例えば日本語でも、(今適当に考えた適当な例ですけど)「昨日、財布落としたんだけどさ…」と「昨日、財布落としちゃったんだけどさ…」という二つの文、後者はより「うっかりやってしまった」感が強いわけですけど、別に「うっかり感を出したいから、『落とした』を『落としちゃった』と活用させて言うことにしよう」などと考えて発言するような人はまずおらず(というか絶対いません(笑))、そのうっかり感・がっかり感から自然と「落としちゃったよ~」という言葉が口をついて出るわけで、最早無意識でもフィーリング次第でそういう表現に自然となるのである、それが母国語なんだ……って話なんじゃないかな、って気がします。

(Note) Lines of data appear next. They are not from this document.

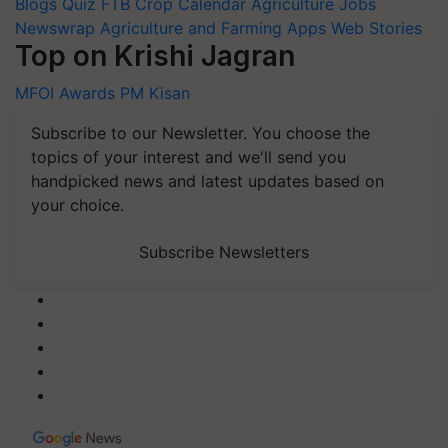
Blogs
Quiz
FTB
Crop Calendar
Agriculture Jobs
Newswrap
Agriculture and Farming Apps
Web Stories
Top on Krishi Jagran
MFOI Awards
PM Kisan
Subscribe to our Newsletter. You choose the
topics of your interest and we'll send you
handpicked news and latest updates based on
your choice.
Subscribe Newsletters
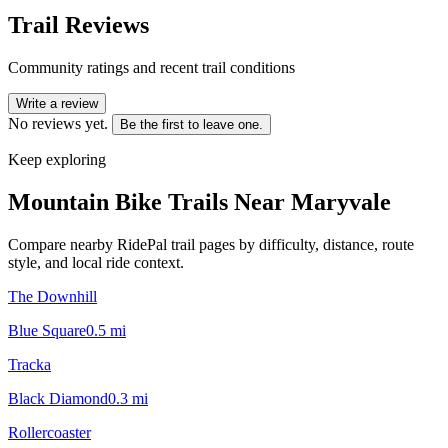
Trail Reviews
Community ratings and recent trail conditions
Write a review
No reviews yet.
Be the first to leave one.
Keep exploring
Mountain Bike Trails Near
Maryvale
Compare nearby RidePal trail pages by difficulty, distance, route
style, and local ride context.
The Downhill
Blue Square
0.5
mi
Tracka
Black Diamond
0.3
mi
Rollercoaster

改めて、英語話者にはそれが当たり前なのでそういう風な使い分けを自然と、当たり前のようにしているけれど、残念ながら日本語にはドンピシャ完了形に相当する概念というか活用がないので、日本人にとって完了と過去を使い分けるのはとても難しいのも仕方ないことでしょう、みんな難しいと思ってるし、あんまり不安に考えず、ニュアンスとノリで乗り切るのがいいと思います、というTIPSでした。

(まぁ、そんな軽いノリだから、僕はあんまり英語が上達していないといえるかもしれないんですけどね(笑))

 

ということで、また似たようなことをごちゃごちゃ書いた結果、結構いい分量になっていたため、コメントの続きはまた次回にまわさせていただきましょう。

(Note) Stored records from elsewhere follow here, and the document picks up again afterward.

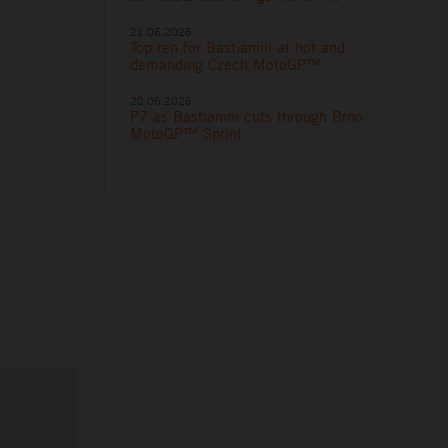
21.06.2026
Top ten for Bastianini at hot and
demanding Czech MotoGP™
20.06.2026
P7 as Bastianini cuts through Brno
MotoGP™ Sprint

(続きの部分が、「元記事と密接につながっている話」だったので、今回は冒頭でリンクカードを貼る意味もあまりありませんでしたが(笑))


アイキャッチ画像は、まさしく特に何もなかったので、「過去形は、写真を見るようなもの。現在とのつながりはないことを語っている表現だ」と、どこかで聞いたような気もするので、それっぽいいらすとをペタリと貼って誤魔化させていただきましょう。